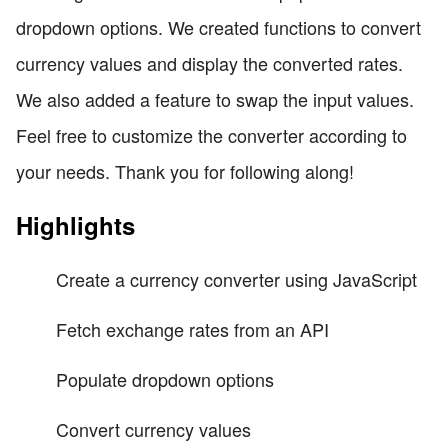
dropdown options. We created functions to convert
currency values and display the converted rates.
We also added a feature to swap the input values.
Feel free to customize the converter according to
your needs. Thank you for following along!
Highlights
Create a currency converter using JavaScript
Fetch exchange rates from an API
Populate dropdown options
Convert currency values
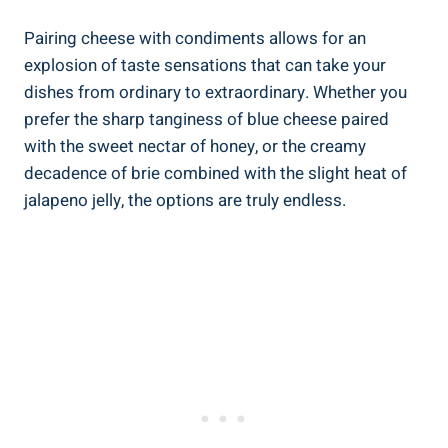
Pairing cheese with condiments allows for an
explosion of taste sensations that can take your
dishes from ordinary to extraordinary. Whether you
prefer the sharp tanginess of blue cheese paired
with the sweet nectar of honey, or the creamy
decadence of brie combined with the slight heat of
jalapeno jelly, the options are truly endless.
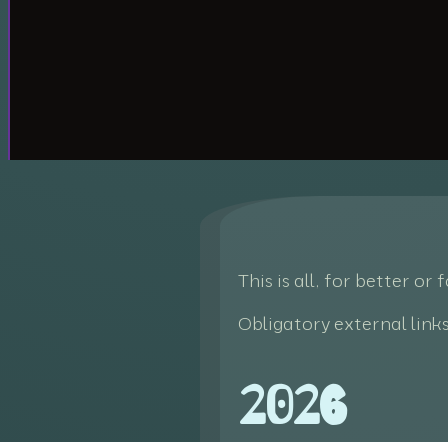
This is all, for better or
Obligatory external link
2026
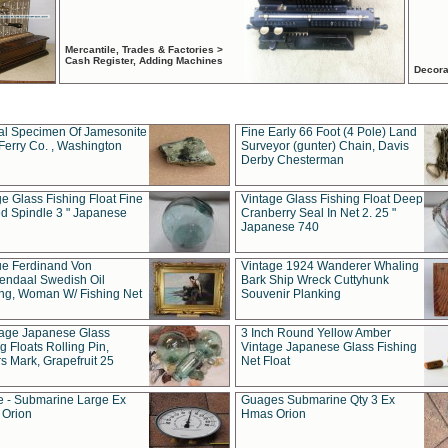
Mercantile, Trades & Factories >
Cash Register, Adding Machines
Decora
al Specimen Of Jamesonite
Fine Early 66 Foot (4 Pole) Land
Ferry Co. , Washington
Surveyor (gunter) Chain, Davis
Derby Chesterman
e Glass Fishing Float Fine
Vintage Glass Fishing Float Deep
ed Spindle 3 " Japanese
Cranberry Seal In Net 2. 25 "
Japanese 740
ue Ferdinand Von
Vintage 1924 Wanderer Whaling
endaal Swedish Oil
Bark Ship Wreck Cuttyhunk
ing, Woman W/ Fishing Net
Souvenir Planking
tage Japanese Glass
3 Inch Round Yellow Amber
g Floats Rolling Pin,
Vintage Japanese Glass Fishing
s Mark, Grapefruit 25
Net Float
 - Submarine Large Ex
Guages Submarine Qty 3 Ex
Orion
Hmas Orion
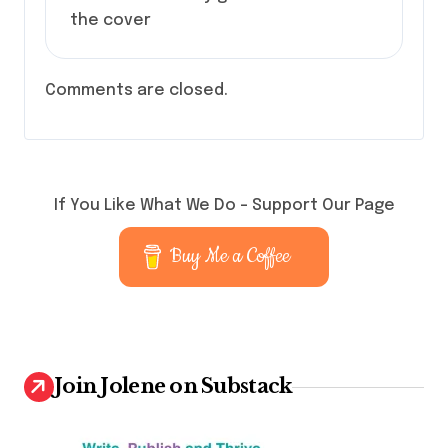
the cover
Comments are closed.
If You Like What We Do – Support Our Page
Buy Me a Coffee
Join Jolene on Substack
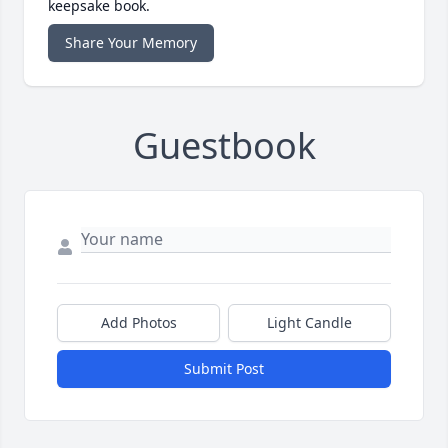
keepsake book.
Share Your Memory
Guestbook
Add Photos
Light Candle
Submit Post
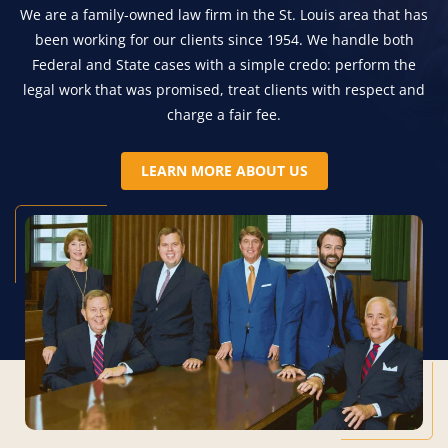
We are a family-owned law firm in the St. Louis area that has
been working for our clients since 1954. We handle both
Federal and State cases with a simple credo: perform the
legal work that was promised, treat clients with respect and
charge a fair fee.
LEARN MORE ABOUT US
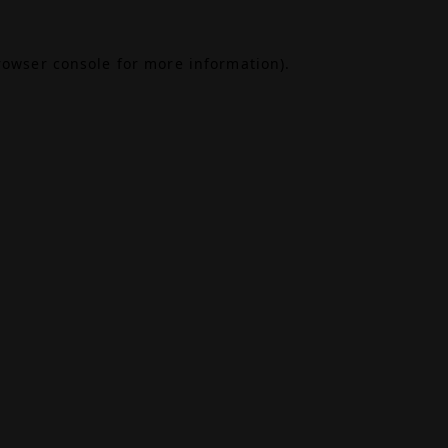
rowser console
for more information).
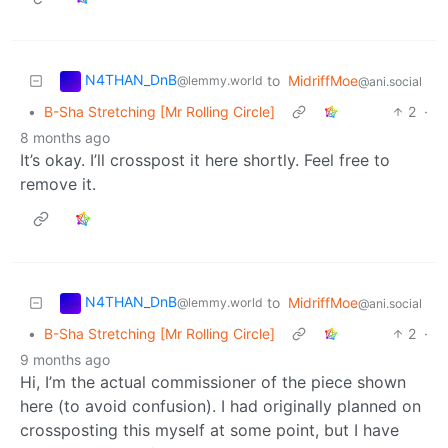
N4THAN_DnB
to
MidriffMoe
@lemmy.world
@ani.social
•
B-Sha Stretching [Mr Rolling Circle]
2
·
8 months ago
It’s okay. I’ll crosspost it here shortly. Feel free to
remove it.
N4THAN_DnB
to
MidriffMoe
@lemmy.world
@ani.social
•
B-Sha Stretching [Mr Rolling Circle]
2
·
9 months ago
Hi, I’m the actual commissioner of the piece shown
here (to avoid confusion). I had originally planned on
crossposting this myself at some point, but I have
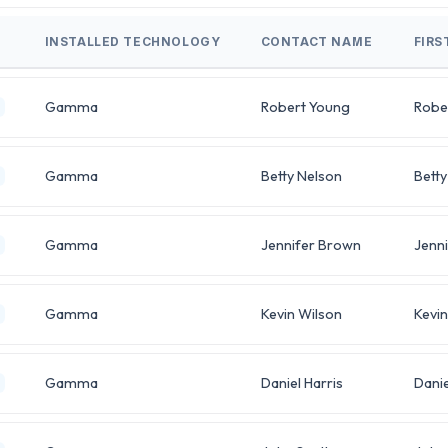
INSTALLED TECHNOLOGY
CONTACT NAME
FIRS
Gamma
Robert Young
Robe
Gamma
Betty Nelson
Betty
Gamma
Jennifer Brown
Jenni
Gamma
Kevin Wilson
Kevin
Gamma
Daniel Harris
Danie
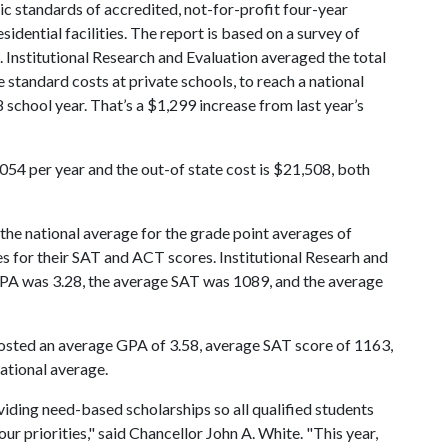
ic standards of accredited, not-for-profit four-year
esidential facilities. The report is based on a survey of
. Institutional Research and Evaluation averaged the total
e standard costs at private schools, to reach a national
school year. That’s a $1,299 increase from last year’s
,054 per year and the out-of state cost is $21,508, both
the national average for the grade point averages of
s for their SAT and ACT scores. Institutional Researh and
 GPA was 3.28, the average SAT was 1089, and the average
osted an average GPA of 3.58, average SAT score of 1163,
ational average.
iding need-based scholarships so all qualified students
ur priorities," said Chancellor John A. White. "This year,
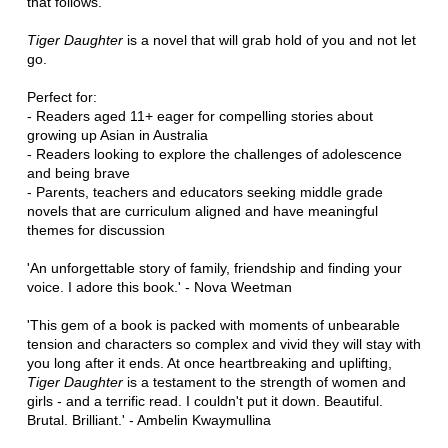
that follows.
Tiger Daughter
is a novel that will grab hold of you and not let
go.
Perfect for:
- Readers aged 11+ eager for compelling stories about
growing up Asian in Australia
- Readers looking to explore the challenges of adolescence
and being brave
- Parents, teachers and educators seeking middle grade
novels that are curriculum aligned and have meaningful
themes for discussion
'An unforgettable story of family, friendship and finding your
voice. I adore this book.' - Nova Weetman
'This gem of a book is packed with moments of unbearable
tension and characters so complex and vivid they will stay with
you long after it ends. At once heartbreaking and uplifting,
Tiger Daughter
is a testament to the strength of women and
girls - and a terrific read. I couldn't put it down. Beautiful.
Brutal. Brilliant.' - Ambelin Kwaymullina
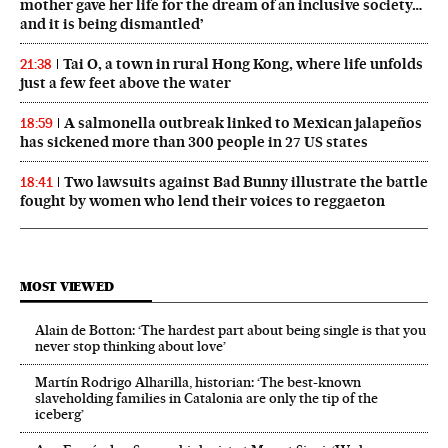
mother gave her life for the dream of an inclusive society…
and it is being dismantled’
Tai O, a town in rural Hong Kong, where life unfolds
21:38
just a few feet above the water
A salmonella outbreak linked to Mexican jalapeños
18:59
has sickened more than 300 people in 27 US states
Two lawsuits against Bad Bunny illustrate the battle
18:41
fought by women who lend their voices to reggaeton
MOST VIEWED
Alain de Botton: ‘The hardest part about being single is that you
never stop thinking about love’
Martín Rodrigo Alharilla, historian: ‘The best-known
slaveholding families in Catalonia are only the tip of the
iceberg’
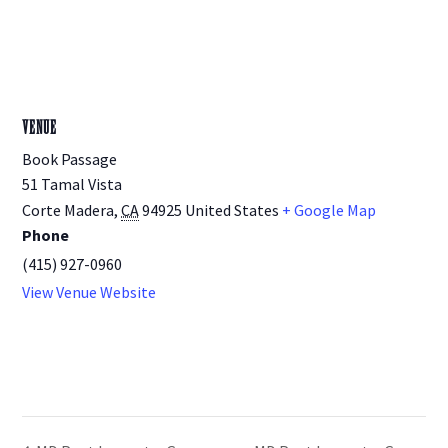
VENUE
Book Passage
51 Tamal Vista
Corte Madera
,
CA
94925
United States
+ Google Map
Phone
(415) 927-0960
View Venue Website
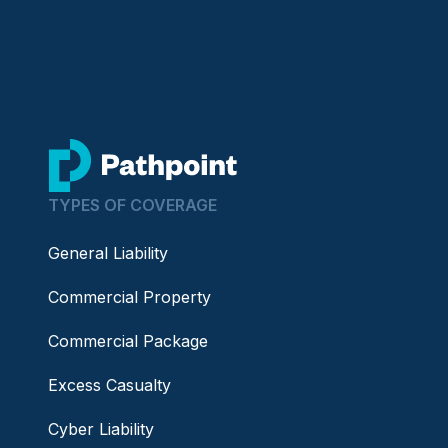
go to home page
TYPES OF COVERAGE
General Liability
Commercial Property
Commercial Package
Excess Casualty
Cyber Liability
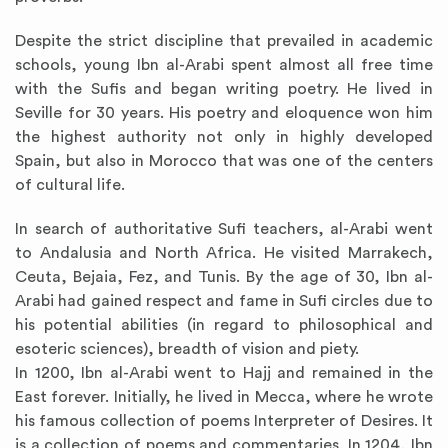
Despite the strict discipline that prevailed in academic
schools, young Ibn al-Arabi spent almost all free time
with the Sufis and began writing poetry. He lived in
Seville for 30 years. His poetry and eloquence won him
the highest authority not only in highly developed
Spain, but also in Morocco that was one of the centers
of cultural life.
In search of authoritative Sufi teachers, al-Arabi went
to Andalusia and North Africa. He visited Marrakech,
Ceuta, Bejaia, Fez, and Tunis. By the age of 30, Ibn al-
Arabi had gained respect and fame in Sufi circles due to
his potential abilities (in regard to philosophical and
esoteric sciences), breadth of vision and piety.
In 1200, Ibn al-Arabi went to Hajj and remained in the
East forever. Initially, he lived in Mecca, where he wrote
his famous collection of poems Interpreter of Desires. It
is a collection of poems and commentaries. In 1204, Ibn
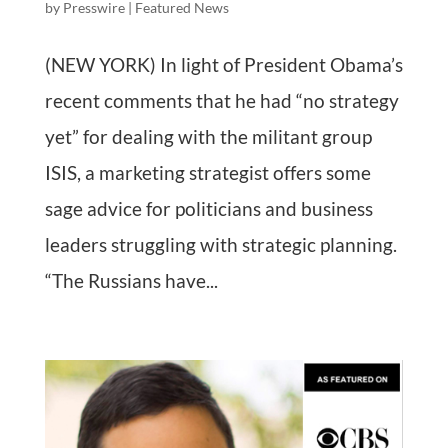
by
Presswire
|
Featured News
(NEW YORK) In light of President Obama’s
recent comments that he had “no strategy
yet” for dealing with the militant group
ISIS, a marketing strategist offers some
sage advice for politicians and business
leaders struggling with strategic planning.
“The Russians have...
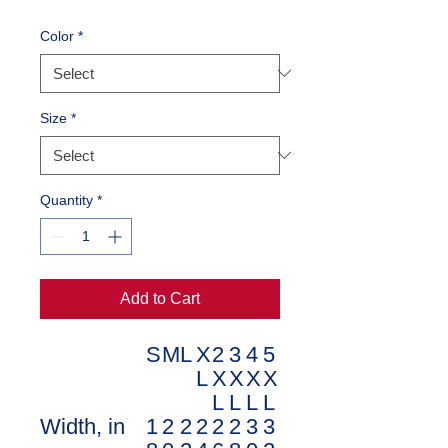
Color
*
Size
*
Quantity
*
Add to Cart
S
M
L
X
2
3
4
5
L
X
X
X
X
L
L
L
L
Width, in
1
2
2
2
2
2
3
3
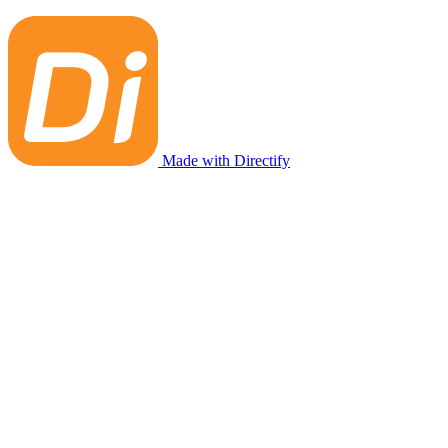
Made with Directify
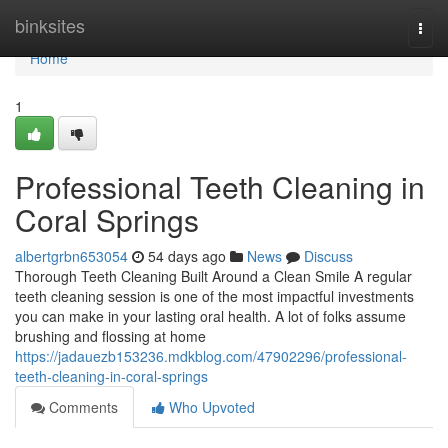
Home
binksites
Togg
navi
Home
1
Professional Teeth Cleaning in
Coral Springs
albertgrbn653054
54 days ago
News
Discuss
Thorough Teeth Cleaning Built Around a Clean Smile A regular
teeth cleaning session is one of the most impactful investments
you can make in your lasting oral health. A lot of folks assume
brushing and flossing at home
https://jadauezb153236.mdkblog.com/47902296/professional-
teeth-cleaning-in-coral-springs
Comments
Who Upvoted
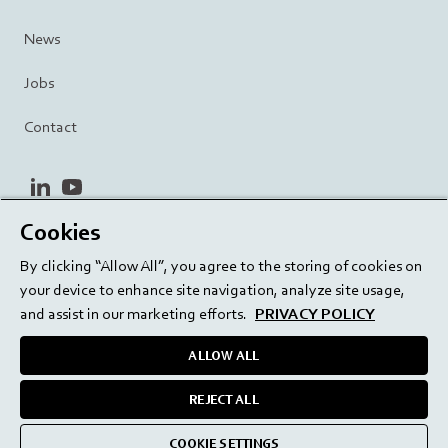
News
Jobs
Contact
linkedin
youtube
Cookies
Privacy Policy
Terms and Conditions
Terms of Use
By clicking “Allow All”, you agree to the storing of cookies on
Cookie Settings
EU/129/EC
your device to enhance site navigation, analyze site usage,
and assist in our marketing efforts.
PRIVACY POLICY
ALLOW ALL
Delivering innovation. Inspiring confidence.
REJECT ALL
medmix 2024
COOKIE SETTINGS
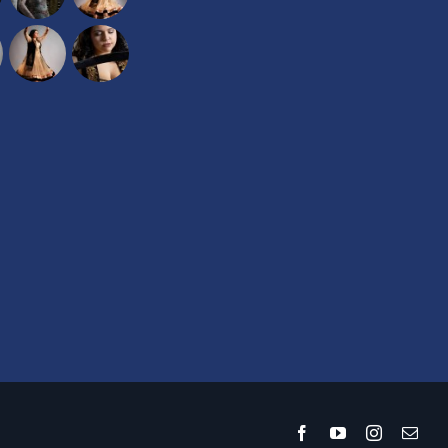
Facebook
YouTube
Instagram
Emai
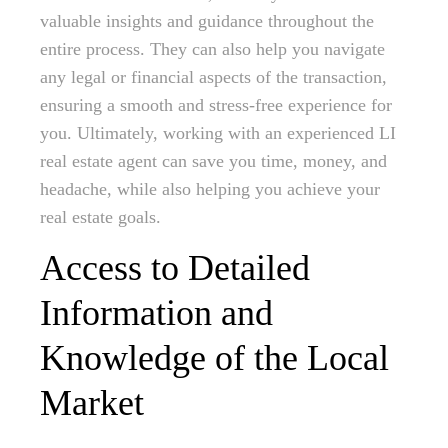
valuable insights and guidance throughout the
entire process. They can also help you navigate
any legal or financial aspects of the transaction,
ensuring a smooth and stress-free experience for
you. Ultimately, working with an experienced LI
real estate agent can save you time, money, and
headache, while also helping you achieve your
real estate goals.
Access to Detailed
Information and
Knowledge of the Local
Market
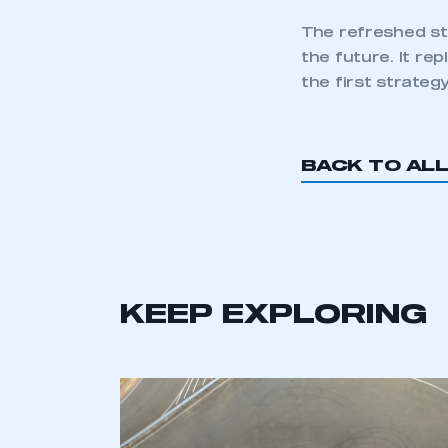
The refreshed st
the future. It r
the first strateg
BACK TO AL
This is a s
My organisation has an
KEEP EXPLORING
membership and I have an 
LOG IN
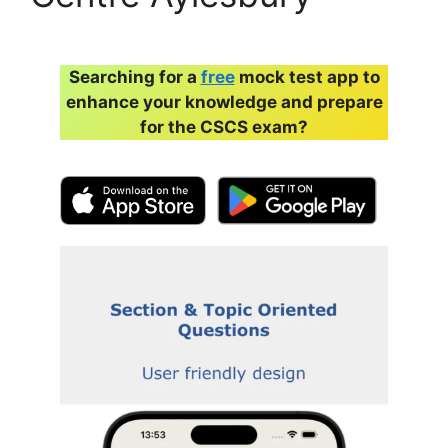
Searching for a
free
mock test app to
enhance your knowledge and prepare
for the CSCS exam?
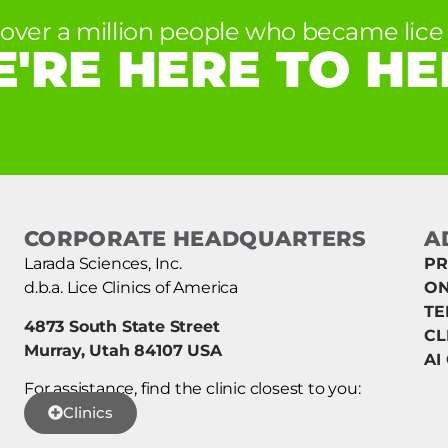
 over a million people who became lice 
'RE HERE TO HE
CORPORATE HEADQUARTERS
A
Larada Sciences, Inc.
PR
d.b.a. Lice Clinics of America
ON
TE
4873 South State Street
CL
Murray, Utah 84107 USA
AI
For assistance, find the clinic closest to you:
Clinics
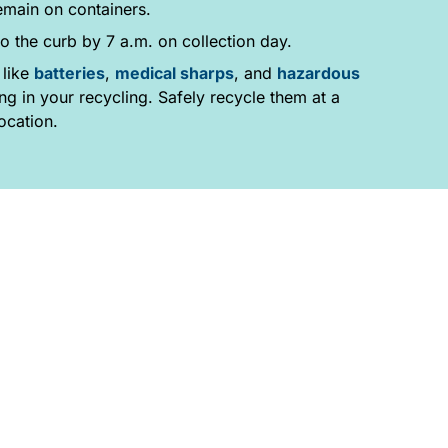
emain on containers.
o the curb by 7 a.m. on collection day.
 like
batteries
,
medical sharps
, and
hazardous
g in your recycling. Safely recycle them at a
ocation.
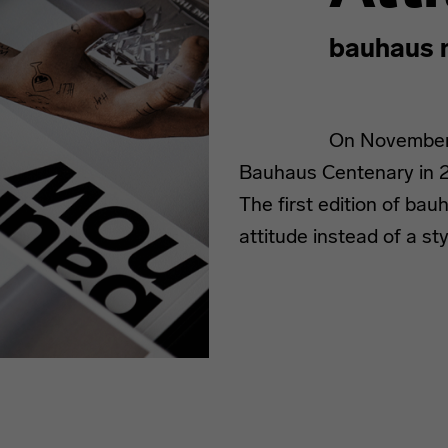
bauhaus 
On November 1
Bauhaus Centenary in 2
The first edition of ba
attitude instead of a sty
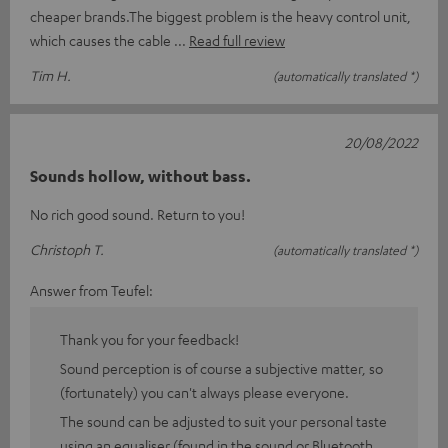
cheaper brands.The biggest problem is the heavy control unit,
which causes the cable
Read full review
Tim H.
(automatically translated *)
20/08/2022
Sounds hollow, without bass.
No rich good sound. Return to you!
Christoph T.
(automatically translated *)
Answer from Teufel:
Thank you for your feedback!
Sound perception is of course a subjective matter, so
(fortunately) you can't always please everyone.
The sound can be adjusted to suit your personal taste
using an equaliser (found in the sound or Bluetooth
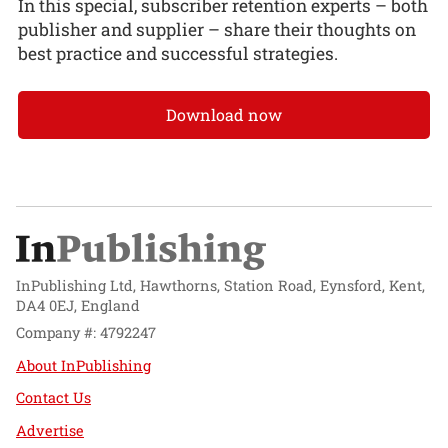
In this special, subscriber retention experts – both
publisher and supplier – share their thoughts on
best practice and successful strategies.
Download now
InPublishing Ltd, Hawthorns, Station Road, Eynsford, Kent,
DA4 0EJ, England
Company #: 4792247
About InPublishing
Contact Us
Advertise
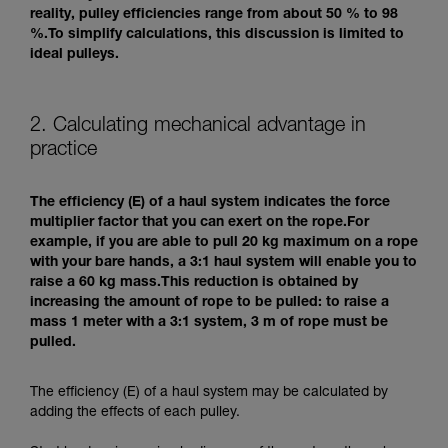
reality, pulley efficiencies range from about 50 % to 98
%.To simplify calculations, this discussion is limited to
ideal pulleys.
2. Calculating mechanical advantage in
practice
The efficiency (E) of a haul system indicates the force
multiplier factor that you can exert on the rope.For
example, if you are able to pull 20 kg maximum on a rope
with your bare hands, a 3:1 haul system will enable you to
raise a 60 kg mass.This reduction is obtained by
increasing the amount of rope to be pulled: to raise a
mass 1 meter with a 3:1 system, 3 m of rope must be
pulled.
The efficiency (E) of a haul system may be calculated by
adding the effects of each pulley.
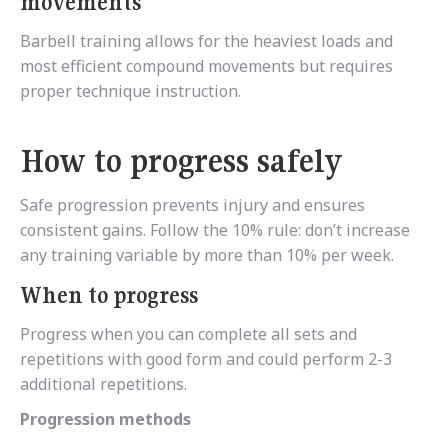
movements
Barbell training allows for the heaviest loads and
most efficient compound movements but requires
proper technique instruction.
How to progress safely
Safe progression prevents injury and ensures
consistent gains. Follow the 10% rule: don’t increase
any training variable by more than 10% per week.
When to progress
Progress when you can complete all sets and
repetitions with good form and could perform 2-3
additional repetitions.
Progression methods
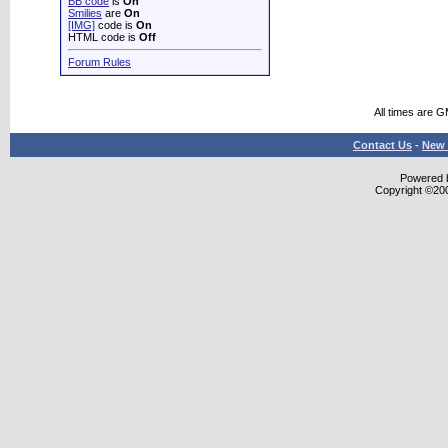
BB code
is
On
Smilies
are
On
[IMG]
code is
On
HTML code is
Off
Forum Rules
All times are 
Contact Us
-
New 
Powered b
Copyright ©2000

## EXERCISE DETAILS
Leaving pictures out, output the lines of the data above from the one with "Ceuta, Bejaia, Fez, and" through the one with "valuable insights and guidance throughout the", word for word.

## FINAL ANSWER
Ceuta, Bejaia, Fez, and Tunis. By the age of 30, Ibn al-
Arabi had gained respect and fame in Sufi circles due to
his potential abilities (in regard to philosophical and
esoteric sciences), breadth of vision and piety.
In 1200, Ibn al-Arabi went to Hajj and remained in the
East forever. Initially, he lived in Mecca, where he wrote
his famous collection of poems Interpreter of Desires. It
is a collection of poems and commentaries. In 1204, Ibn
by
Presswire
|
Featured News
(NEW YORK) In light of President Obama’s
recent comments that he had “no strategy
yet” for dealing with the militant group
ISIS, a marketing strategist offers some
sage advice for politicians and business
leaders struggling with strategic planning.
“The Russians have...
Color
*
Size
*
Quantity
*
Add to Cart
S
M
L
X
2
3
4
5
L
X
X
X
X
L
L
L
L
Width, in
1
2
2
2
2
2
3
3
Made with Directify
Home
binksites
Togg
navi
Home
1
Professional Teeth Cleaning in
Coral Springs
albertgrbn653054
54 days ago
News
Discuss
Thorough Teeth Cleaning Built Around a Clean Smile A regular
teeth cleaning session is one of the most impactful investments
you can make in your lasting oral health. A lot of folks assume
brushing and flossing at home
https://jadauezb153236.mdkblog.com/47902296/professional-
teeth-cleaning-in-coral-springs
Comments
Who Upvoted
News
Jobs
Contact
linkedin
youtube
Cookies
Privacy Policy
Terms and Conditions
Terms of Use
By clicking “Allow All”, you agree to the storing of cookies on
Cookie Settings
EU/129/EC
your device to enhance site navigation, analyze site usage,
and assist in our marketing efforts.
PRIVACY POLICY
ALLOW ALL
Delivering innovation. Inspiring confidence.
REJECT ALL
medmix 2024
COOKIE SETTINGS
Facebook
YouTube
Instagram
Emai
valuable insights and guidance throughout the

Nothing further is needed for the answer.